É preciso admitir, no entanto, que o Partido Comunista Alemão também aprendeu pouco com a experiência italiana. 

O Partido Comunista Italiano surgiu quase simultaneamente com o fascismo. Mas as mesmas condições de refluxo revolucionário, que levaram os fascistas ao poder, serviram para dissuadir o desenvolvimento do Partido Comunista. Não prestou contas de toda a envergadura do perigo fascista; embalou-se em ilusões revolucionárias; era irreconciliavelmente antagónico à política da Frente Unida; em suma, foi acometido por todas as doenças infantis. Pequena maravilha! Tinha apenas dois anos. Aos seus olhos, o fascismo parecia ser apenas uma “reação capitalista”. Os traços particulares do fascismo que brotam da mobilização da pequena burguesia contra o proletariado, o Partido Comunista foi incapaz de discernir. Os camaradas italianos informam-me que, com a única exceção de Gramsci, o Partido Comunista nem sequer permitia a possibilidade de os fascistas tomarem o poder. Uma vez derrotada a revolução proletária, mantendo-se firme o capitalismo e triunfado a contrarrevolução, como poderia haver mais algum tipo de sublevação contrarrevolucionária? Como poderia a burguesia levantar-se contra si mesma! Essa era a essência da orientação política do Partido Comunista Italiano. Além disso, não se deve perder de vista que o fascismo italiano era então um fenômeno novo, em processo de formação; não teria sido uma tarefa fácil, mesmo para um partido mais experiente, distinguir as suas características específicas. 

[NOTA: Antonio Gramsci: fundador do Partido Comunista Italiano, preso por Mussolini em 1926, morreu na prisão 11 anos depois] 

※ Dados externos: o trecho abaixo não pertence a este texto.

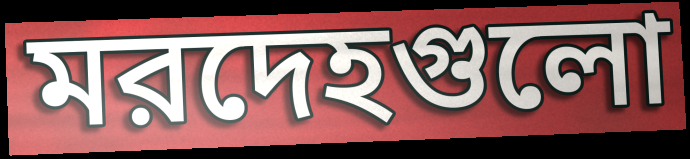
মরদেহগুলো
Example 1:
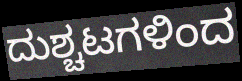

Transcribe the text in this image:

ದುಶ್ಚಟಗಳಿಂದ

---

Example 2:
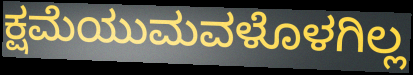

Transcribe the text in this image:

ಕ್ಷಮೆಯುಮವಳೊಳಗಿಲ್ಲ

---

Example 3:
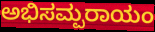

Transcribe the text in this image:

ಅಭಿಸಮ್ಪರಾಯಂ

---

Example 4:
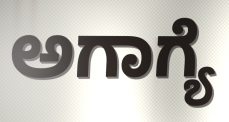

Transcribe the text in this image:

ಅಗಾಗ್ಯೆ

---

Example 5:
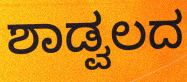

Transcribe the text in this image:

ಶಾಡ್ವಲದ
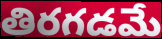
తిరగడమే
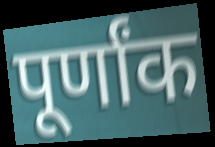
पूर्णांक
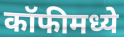
कॉफीमध्ये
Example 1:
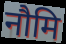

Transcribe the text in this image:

नौमि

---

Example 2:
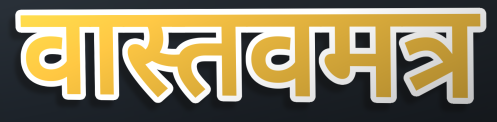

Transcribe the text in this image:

वास्तवमत्र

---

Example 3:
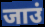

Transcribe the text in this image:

जाउं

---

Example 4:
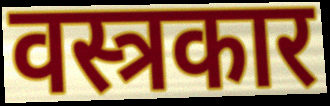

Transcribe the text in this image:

वस्त्रकार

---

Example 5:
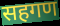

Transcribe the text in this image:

सहगण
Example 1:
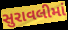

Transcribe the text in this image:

સુરાવલીમાં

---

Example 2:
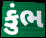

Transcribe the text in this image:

કુંભ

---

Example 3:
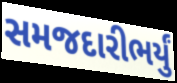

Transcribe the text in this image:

સમજદારીભર્યું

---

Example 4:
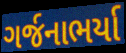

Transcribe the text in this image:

ગર્જનાભર્યા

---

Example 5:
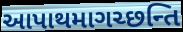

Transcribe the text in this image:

આપાથમાગચ્છન્તિ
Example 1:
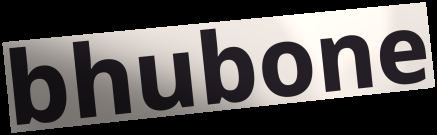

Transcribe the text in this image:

bhubone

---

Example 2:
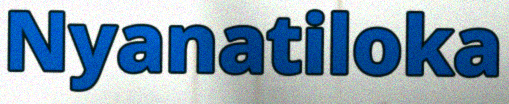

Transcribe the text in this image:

Nyanatiloka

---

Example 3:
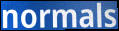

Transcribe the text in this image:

normals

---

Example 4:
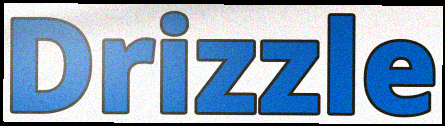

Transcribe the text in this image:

Drizzle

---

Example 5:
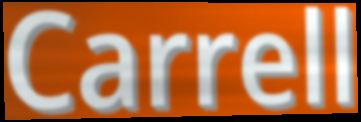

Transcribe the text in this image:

Carrell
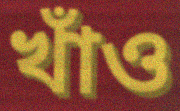
খাঁও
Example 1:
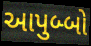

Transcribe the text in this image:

આપુબ્બો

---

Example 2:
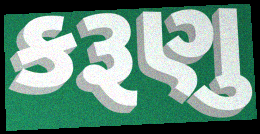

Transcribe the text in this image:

કરૂણુ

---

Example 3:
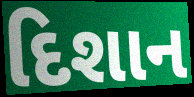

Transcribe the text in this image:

દિશાન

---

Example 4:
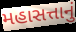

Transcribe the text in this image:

મહાસત્તાનું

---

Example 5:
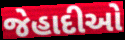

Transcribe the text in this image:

જેહાદીઓ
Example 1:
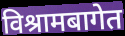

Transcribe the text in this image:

विश्रामबागेत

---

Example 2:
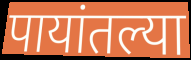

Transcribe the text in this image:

पायांतल्या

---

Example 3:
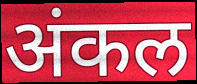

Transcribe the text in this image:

अंकल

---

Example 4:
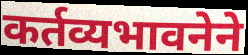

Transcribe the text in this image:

कर्तव्यभावनेने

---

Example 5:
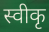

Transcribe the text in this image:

स्वीकृ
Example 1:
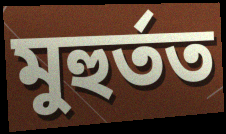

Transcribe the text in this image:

মুহুৰ্তত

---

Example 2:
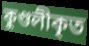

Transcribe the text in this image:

কুণ্ডলীকৃত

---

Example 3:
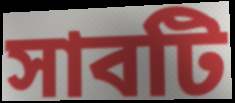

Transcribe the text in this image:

সাবটি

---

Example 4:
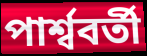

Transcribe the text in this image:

পাৰ্শ্ববৰ্তী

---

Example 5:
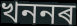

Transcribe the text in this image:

খননৰ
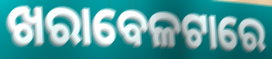
ଖରାବେଳଟାରେ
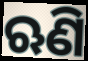
ଋଣି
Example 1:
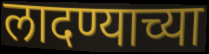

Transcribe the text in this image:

लादण्याच्या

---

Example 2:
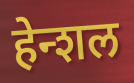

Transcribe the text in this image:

हेन्शल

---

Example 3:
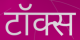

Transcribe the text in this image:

टॉक्स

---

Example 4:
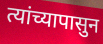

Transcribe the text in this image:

त्यांच्यापासुन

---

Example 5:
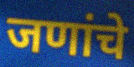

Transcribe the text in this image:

जणांचे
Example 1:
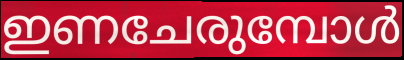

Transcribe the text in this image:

ഇണചേരുമ്പോൾ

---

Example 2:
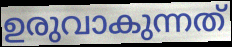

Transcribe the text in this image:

ഉരുവാകുന്നത്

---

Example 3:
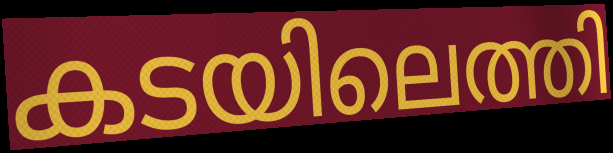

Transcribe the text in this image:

കടയിലെത്തി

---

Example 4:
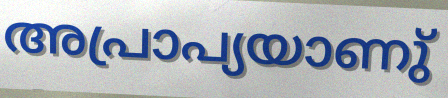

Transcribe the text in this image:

അപ്രാപ്യയാണു്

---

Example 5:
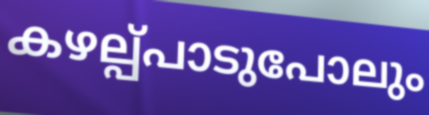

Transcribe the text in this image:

കഴല്പ്പാടുപോലും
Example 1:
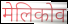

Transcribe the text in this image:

मेलिकोव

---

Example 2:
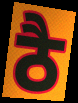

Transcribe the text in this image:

ठै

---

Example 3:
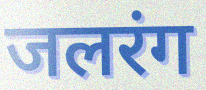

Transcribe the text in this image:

जलरंग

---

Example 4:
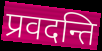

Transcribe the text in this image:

प्रवदन्ति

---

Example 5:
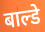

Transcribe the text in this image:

बाल्डे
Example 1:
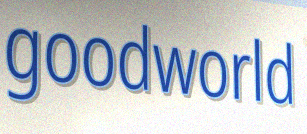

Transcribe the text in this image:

goodworld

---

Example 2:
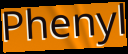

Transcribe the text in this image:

Phenyl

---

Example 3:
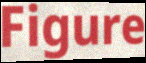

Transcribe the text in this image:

Figure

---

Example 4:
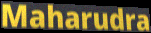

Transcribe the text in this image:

Maharudra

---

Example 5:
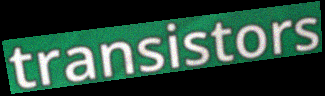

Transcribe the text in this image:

transistors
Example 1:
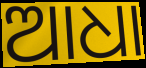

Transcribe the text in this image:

ଆଧା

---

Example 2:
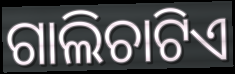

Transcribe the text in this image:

ଗାଲିଚାଟିଏ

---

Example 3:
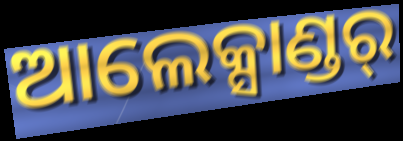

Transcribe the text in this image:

ଆଲେକ୍ସାଣ୍ଡର୍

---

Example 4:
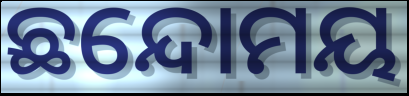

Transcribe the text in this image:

A direção do Partido Comunista Alemão reproduz hoje quase literalmente a posição de onde os comunistas italianos tiraram o seu ponto de partida: o fascismo não é outra coisa senão a reação capitalista; do ponto de vista do proletariado, a diferença entre os diversos tipos de reação capitalista não tem sentido. Este radicalismo vulgar é o menos desculpável porque o partido alemão é muito mais velho do que o italiano era no período correspondente; além disso, o marxismo é agora enriquecido pela trágica experiência na Itália. Insistir que o fascismo já está aqui, ou negar a própria possibilidade da sua chegada ao poder, equivale politicamente à mesma coisa. Ao ignorar a natureza específica do fascismo, a vontade de lutar contra ele fica inevitavelmente paralisada. 

O peso da culpa deve ser suportado, naturalmente, pela liderança do Comintern. Os comunistas italianos, acima de todos os outros, tinham o dever de levantar a voz em alarme. Mas Estaline, juntamente com Manuilsky, obrigou-os a repudiar as lições mais importantes da sua própria aniquilação. Já observamos com que diligente alacridade Ercoli passou para a posição do fascismo social – ou seja, para a posição de esperar passivamente pela vitória fascista na Alemanha. 

[NOTAS: Dmitri Manuilsky: Chefiou o Comintern de 1929 a 1934. Ercoli. Pseudónimo de Palmiro Togliatti . Chefiou o Partido Comunista Italiano após a prisão de Gramsci.]